Micah Rice: After growing up with Griffey, he still has ‘it’

By Micah Rice, Columbian Sports Editor
Published: August 17, 2013, 5:00pm

Growing up, Ken Griffey Jr. was my guy.

Well, me and thousands of other adolescent baseball fans in the Northwest as the 1990s dawned.

So I know I was not alone in paying special attention to Griffey’s induction to the Mariners Hall of Fame last weekend.

Sure Griffey had his flaws as a role model. He could be moody, petulant and standoffish.

Yet there is something magnetic about Griffey, who drew a sellout crowd to Safeco Field in a season where the M’s are in the bottom third of Major League attendance.

So why does Griffey have “it” that still makes him so loved among Northwest fans?

For many of us, we grew up with Griffey.

Some historical perspective is needed to understand what Griffey meant to a youth growing up in the Northwest.

In 1989, Seattle was still in the hinterlands of American consciousness. This was before Kurt Cobain changed American culture with four chords and the spirit of teenage angst. Starbucks actually was a neighborhood coffee shop.

The NFL wasn’t yet the king of American sports empire. Baseball still ruled, but the Mariners were serfs. If ballparks are cathedrals, ours was a dour gothic edifice where the summer sunlight was banned. Dracula would have had season tickets.

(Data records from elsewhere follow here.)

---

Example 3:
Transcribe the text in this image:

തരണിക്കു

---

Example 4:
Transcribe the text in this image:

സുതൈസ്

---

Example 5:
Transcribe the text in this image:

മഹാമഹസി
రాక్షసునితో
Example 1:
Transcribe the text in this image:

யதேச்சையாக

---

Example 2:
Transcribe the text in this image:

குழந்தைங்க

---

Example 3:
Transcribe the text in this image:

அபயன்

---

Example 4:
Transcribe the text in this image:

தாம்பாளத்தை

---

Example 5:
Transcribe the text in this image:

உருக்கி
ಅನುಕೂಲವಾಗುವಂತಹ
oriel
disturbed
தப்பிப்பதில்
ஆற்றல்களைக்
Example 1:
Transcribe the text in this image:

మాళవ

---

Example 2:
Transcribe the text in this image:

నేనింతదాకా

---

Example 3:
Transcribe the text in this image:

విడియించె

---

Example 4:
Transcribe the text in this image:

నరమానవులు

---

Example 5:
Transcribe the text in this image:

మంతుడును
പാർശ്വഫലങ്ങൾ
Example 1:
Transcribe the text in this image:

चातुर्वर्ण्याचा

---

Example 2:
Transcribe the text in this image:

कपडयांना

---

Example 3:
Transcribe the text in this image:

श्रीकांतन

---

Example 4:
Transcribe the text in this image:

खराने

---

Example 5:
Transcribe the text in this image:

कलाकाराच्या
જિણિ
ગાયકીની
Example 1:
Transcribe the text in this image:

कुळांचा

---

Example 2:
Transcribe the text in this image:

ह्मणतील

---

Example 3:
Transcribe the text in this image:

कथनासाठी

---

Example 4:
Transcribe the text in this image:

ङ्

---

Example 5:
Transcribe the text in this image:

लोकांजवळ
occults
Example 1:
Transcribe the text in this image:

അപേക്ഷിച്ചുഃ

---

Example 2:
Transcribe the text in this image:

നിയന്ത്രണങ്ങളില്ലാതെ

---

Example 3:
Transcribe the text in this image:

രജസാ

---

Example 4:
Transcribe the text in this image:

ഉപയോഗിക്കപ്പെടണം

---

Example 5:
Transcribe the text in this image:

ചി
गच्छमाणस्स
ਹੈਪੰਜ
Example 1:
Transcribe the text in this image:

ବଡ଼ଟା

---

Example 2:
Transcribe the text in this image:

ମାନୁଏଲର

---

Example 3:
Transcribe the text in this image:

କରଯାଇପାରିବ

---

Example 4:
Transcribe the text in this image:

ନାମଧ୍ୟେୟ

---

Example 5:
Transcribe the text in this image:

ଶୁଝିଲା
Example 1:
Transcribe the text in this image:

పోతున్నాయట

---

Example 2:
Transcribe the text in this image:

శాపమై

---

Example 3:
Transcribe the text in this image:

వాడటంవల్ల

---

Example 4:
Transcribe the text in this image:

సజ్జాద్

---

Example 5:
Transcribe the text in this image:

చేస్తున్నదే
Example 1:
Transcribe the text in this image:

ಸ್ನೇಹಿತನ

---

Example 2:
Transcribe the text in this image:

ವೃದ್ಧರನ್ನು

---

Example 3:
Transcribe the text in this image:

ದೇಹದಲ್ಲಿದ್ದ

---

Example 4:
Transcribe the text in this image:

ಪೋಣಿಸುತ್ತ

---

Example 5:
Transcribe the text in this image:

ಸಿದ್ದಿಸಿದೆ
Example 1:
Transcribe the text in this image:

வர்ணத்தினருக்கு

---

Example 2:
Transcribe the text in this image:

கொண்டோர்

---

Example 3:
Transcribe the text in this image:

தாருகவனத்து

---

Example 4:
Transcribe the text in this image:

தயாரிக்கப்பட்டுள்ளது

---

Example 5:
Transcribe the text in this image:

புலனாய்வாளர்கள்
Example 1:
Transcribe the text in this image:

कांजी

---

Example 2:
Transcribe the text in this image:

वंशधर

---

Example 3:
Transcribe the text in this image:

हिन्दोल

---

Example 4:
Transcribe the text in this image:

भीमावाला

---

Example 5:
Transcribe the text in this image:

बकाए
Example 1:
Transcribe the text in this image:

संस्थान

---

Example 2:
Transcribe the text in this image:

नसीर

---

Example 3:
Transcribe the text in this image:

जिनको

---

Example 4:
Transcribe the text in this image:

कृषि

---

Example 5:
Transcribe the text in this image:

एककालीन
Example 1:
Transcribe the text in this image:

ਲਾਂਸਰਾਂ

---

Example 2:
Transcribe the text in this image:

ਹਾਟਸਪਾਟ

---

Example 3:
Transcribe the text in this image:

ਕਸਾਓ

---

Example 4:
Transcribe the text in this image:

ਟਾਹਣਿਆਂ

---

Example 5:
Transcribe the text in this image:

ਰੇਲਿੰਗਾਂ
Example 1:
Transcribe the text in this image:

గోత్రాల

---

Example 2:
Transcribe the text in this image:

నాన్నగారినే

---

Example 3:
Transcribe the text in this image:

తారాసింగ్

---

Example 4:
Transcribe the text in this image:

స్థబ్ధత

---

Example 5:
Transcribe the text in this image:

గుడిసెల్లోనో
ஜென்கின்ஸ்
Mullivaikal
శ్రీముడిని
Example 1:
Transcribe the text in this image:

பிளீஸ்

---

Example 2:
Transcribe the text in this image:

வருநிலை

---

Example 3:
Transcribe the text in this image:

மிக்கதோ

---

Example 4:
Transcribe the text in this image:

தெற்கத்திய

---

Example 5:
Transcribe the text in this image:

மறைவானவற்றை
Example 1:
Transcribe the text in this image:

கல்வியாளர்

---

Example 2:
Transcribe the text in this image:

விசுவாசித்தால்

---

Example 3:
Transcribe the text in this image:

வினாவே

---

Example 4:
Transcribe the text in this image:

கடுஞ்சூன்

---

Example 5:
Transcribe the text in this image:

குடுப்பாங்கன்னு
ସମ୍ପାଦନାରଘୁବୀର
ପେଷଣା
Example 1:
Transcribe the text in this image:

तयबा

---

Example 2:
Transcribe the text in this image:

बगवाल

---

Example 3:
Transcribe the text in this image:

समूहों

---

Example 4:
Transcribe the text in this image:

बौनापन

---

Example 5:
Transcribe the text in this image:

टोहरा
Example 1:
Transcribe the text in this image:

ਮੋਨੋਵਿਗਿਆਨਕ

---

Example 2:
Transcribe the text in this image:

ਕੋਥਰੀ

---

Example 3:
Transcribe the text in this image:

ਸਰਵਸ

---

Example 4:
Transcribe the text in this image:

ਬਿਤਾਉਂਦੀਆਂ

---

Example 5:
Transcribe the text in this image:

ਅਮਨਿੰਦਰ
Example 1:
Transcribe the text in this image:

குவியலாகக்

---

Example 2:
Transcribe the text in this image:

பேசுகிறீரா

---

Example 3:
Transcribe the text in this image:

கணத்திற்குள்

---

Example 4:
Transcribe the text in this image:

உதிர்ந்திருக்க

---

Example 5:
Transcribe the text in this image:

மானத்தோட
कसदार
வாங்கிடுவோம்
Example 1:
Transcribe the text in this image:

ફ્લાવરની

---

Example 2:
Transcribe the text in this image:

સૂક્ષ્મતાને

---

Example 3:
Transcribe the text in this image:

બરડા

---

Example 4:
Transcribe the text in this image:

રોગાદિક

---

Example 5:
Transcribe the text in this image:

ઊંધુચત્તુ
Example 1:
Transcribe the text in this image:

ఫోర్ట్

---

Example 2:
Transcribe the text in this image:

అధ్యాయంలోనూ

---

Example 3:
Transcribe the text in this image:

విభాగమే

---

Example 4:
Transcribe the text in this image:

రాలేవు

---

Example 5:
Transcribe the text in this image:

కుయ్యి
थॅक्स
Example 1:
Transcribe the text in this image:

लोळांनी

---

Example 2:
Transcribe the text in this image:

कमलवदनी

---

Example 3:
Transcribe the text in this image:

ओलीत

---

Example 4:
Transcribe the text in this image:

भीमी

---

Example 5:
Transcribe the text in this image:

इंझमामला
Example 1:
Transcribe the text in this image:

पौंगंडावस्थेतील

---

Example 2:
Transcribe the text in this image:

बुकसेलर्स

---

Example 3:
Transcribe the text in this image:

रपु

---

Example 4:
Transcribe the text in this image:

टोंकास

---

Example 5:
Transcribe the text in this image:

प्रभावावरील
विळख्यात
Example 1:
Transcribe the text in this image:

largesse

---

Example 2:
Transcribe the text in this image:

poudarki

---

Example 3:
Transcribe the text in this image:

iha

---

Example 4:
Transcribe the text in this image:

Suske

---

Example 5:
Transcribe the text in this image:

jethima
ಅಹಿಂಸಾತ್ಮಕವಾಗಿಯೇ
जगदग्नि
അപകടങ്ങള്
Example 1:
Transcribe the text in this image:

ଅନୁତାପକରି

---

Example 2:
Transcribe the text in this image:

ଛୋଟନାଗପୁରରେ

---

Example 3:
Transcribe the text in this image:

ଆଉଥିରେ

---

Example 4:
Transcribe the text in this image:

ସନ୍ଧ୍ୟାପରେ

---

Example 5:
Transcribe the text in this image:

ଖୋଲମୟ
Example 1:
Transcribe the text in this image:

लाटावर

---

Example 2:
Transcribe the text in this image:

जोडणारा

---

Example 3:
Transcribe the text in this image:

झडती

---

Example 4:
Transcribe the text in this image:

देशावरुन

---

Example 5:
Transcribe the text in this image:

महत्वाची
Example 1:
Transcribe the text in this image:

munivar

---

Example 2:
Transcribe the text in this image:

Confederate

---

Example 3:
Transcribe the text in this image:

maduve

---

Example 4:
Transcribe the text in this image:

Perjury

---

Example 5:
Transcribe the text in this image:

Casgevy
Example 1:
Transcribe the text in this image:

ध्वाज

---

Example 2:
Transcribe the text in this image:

Griffey was a ray of light. His precocious talent not only broke through the clouds hanging over the Seattle sports scene, it served as a beacon to the rest of the nation. Mariners highlights started appearing on SportsCenter. Suddenly, we were getting noticed. We were becoming cool.

Griffey’s nickname was “The Kid,” but to boys playing baseball at the local park, he seemed more like the kid next door. If our Major League dreams came true, we’d play with that same smile and spring in our step. To us, that made him relatable.

As we grew older, realism and cynicism crept in. We learned of Griffey’s flaws. But the past tends to be viewed through rose-colored glasses — our naiveté recast as nostalgia.

And that’s at the root of the reverence we saw from Seattle fans last weekend. Many at the ballpark came of age with Griffey.

And much like the halcyon days of youth, the sight of Griffey, Edgar, Buhner, Dan Wilson and Randy Johnson made us harken back to the time when the Mariners were competitive.

It reminded us how that team can enchant the region.

Like an old friend from our youth, we hope we’ll run into that feeling again.